### INPUT DATA ###
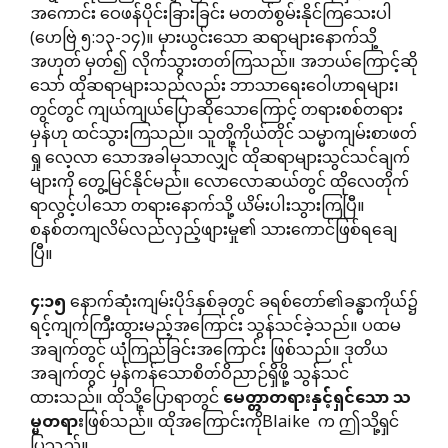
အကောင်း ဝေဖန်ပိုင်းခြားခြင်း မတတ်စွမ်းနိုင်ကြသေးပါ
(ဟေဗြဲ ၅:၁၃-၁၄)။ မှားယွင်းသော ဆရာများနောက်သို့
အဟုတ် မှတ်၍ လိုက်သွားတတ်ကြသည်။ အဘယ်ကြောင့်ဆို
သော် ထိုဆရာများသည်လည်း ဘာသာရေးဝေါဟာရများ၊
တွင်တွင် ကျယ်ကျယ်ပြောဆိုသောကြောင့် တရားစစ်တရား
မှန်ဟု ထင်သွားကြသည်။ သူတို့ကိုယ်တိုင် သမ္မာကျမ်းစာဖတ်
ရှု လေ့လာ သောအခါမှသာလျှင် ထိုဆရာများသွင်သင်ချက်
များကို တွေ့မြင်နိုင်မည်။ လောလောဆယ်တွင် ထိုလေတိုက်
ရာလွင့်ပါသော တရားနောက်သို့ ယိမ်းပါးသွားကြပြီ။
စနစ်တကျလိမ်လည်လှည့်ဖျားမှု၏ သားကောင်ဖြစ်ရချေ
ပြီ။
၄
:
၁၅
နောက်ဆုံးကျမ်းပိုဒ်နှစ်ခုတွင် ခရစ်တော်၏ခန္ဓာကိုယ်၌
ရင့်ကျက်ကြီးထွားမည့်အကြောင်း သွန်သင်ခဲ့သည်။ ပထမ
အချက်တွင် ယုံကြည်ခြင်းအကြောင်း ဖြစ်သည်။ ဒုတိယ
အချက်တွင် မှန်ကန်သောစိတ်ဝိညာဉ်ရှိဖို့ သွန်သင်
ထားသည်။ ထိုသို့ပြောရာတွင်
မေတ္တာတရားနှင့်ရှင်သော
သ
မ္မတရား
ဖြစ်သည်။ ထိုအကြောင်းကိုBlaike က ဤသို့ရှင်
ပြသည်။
###
### INPUT DATA ###
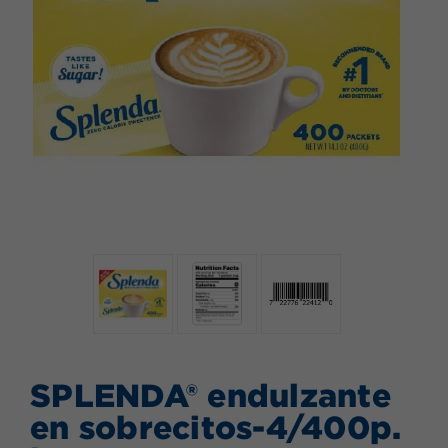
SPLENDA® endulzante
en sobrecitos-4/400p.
###
* [WHAT THE EXERCISE ASKS]
After locating the line with "အကောင်း ဝေဖန်ပိုင်းခြားခြင်း မတတ်စွမ်းနိုင်ကြသေးပါ" above, return that line and every later line through the one with "ရာလွင့်ပါသော တရားနောက်သို့ ယိမ်းပါးသွားကြပြီ။", word for word and with nothing else.

* [WRITTEN SOLUTION]
အကောင်း ဝေဖန်ပိုင်းခြားခြင်း မတတ်စွမ်းနိုင်ကြသေးပါ
(ဟေဗြဲ ၅:၁၃-၁၄)။ မှားယွင်းသော ဆရာများနောက်သို့
အဟုတ် မှတ်၍ လိုက်သွားတတ်ကြသည်။ အဘယ်ကြောင့်ဆို
သော် ထိုဆရာများသည်လည်း ဘာသာရေးဝေါဟာရများ၊
တွင်တွင် ကျယ်ကျယ်ပြောဆိုသောကြောင့် တရားစစ်တရား
မှန်ဟု ထင်သွားကြသည်။ သူတို့ကိုယ်တိုင် သမ္မာကျမ်းစာဖတ်
ရှု လေ့လာ သောအခါမှသာလျှင် ထိုဆရာများသွင်သင်ချက်
များကို တွေ့မြင်နိုင်မည်။ လောလောဆယ်တွင် ထိုလေတိုက်
ရာလွင့်ပါသော တရားနောက်သို့ ယိမ်းပါးသွားကြပြီ။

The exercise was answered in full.